February, 2012 - - - East Coast Federation, United States
Apple today announced record sales of the recently released iFinger implants. Although smaller than the iBellyTop and the iForearm, the iFinger continues the concept of a wafer-thin chip-screen embedded in the human body, available around the clock and at any location for viewing Internet, videos, and music. Apple proclaimed, "The iFinger technology will change life as we know it across the planet forever in every way possible."
The iFinger, like it's implant predecessors, continues to be attacked by some consumer activists. Public Interest Research group spokesman Brad Wither criticized the iBody line of technology, saying, "Reports from consumers clearly show that the nuclear battery is prone to leakage, which could be a major carcinogen both in the body and the environment." Apple headquarters refuted this assertion, claiming, "None of our studies have shown that nuclear leakage has led to cancer, in humans, yet, as far as we know." Since the chip-screen technology has only been released in the last 6 months, it is unclear which federal department regulates the nuclear-powered implants, and currently there is no government oversight on the production or disposal of the technology.
With the million-iFinger mark passed on Monday, it's clear that consumers are embracing the progressively smaller media implants. Local consultant Seth Godead exclaimed, "I'm totally the coolest person at my office! Aside from the other fourteen people who have one."
The iFinger has experienced some consumer backlash, however. About 5% of consumers report that the implant leaves their fingers itchy, red, and twitching. Others report excruciating pain at the implantation sites. Apple's public relations department commented, "We sympathize with our consumers and are actively working on advancements to address this concern. In the meantime, that's what Oxycodone prescriptions are for."
Some companies are not as enthusiastic about the chip-screen implants their employees have adopted. Speaking on condition of anonymity, a national marketing manager reported that all his iBody employees were "drugged-up zombies who make annoying clicking sounds when they type and can't complete a sentence," and continued, "Thanks for nothing, Apple."

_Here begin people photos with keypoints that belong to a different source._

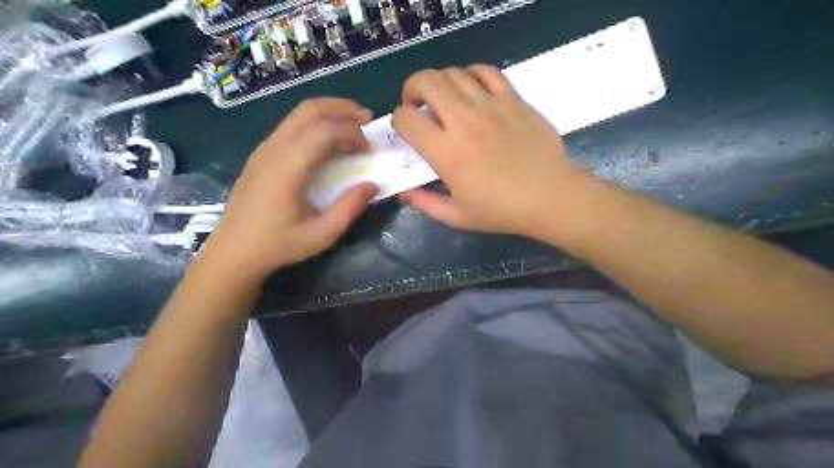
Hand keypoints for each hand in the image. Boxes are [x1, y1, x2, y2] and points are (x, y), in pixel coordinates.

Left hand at [203, 96, 379, 280]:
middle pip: (309, 110)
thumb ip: (350, 208)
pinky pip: (290, 126)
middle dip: (342, 108)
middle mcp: (273, 150)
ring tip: (353, 123)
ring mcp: (264, 149)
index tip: (368, 150)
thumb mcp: (322, 235)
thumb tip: (374, 185)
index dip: (351, 133)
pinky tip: (328, 140)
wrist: (233, 252)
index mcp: (287, 169)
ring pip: (298, 114)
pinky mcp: (261, 154)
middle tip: (367, 119)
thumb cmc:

The United States leads global iFinger sales even as unemployment passes 29% and foreclosures continue to break records. The iFingers, which are much less expensive than the iBellyTop or the iForearm, have proven popular among the homeless, who otherwise lack access to mediatainment. Apple salesmen report that their homeless clients appreciate the nuclear batteries, which don't need recharging, and the associated cochlear implants, which have been reported 88% effective in drowning out snoring.
It remains to be seen whether the iFinger will live up to Apple's promise to change life as we know it across the planet forever in every way possible. Despite advances in communications, information, and entertainment over the past decade, some believe that recent technology improvements have contributed little to the quality of life of the average person. A growing grassroots movement demands that corporations and government redirect their attention to address "critical issues" such as the massive economic crisis, climate change and peak oil, claiming that all available resources need to be focused on finding effective solutions for these problems.

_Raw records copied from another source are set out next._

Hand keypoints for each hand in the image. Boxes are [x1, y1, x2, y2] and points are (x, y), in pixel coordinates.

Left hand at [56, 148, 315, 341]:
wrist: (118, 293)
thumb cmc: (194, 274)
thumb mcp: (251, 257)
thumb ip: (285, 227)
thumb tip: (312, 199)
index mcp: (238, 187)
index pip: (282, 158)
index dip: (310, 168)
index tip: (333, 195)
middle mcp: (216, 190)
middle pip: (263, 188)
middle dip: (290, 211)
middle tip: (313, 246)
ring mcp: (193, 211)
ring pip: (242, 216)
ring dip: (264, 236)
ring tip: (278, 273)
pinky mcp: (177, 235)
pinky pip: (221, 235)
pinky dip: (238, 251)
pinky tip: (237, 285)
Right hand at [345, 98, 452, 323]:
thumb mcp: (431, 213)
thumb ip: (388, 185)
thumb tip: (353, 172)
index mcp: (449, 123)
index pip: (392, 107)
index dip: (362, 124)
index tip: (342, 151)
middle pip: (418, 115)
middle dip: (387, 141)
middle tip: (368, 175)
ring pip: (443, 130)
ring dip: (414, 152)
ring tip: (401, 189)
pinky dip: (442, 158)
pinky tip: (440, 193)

Others deny a connection. NYU freshman Simon Barknut III, Jr. , asks, "OK, but, what do something change and peak whatever have to do with my Constitutional right to implant nuclear technology in my finger and my God-given freedom to watch Internet porn whenever I want, whether I'm in McDonalad's, the library, or driving home drunk from a frat party? Nothing, obviously!" He added, "This is precisely the kind of freedom our troops are fighting for in Overthereistan."